Only by means of the management plans, structured between public authorities, companies and society will be possible to give adequate environmental disposal in the trash. Treat trash is a public health issue and the best way to take advantage of economic value, materials to be reused, recycled, and even return to the productive chain in the form of raw material, as with the aluminum cans and Tetra Pak packaging.
In his article conscious consumption: where to begin, professor, doctor Emiliano Lôbo de Gandhi, of the school of Environmental and sanitary Engineering at the Federal University of Goiás (UFG) says: "the society is seen as an agent of change. Normally, we don't see ourselves as part of the solution of the problems. It's more comfortable thinking that this responsibility lies only to government officials, legislators and justice, that is, the solution is not in our hands. We don't see ourselves as active elements of this issue. We don't think our daily attitudes have a significant impact on the environment ".

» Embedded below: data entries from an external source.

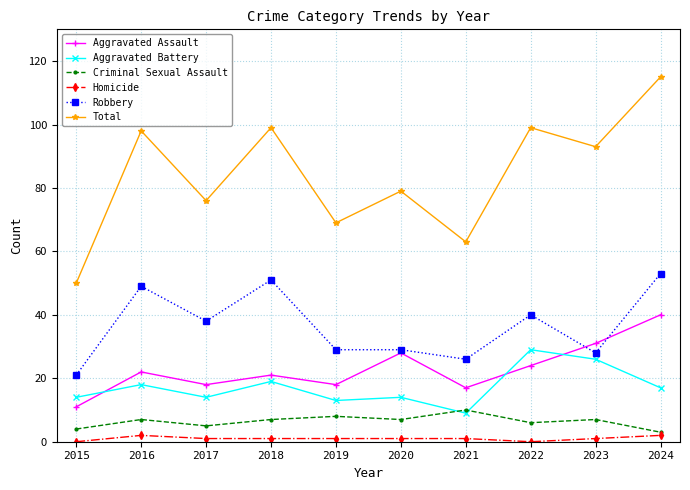

How many lines are shown in the chart?

6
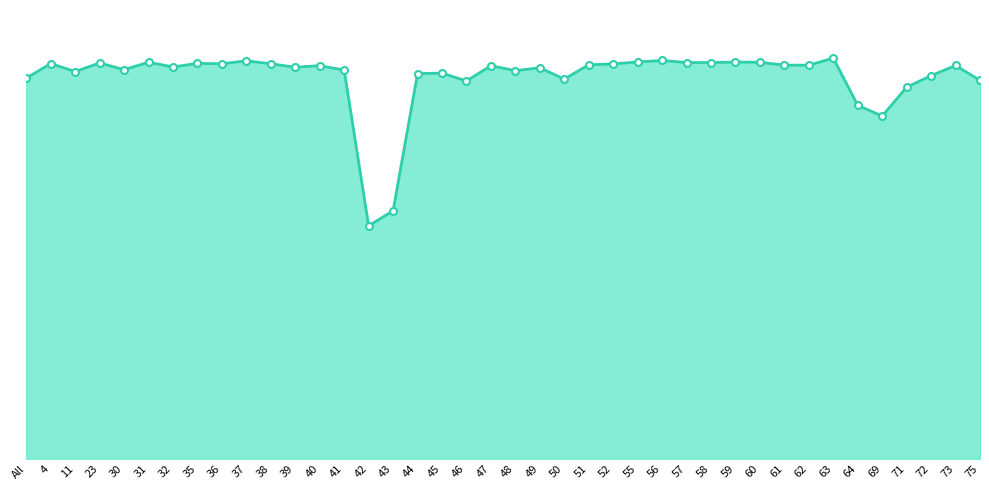

Is this an area chart (filled region under the line)?

Yes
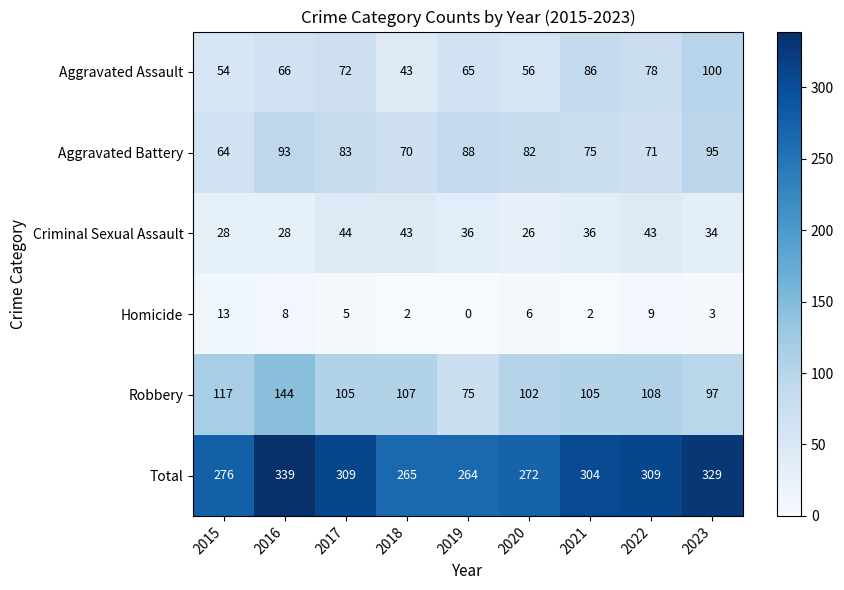

Which series has the largest total across all categories?

Total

The first steps – the proper disposal of the waste follows a routine that begins in individual attitudes, with the separation between the humid waste (organic) and recyclable (dry) in the residences. After the separation, the municipal public power carry out the selective collection, which is the first step in the recycling of organic waste. This wealth of good practices stand out the concepts planned in the acronym of the 5 R's It is a postulate, the result of reflections about sustainability, which has become a useful tool in environmental education for change of mentality.
The 5 R's were designed based on the fundamentals of PDCA – acronym in English, whose translation means: plan, execute, check and adjust. It is a method of Administration used in the control and improvement of processes and products, very used also by companies in the environmental awareness of its employees. The concept of the 5 R's resume simply and objectively the basic guidelines to be followed in relation to consumption x trash, considering the legal requirement of environmentally adequate solid waste disposal. For easy understanding and memorization, the practice of the 5 R's became the be-to-Bah of environmental education. Your content is an advisor for the change of habits, encouraging citizens to reflect on values and practices.
Apply the 5 R's means:
- Rethink (habits and attitudes of consumption);
- Reduce (garbage generation);
- Reuse (increase the useful life of products);
- Recycle (transform materials processed in raw material for new products);
- Refuse (not consume products that generate significant environmental impacts, which are not essential).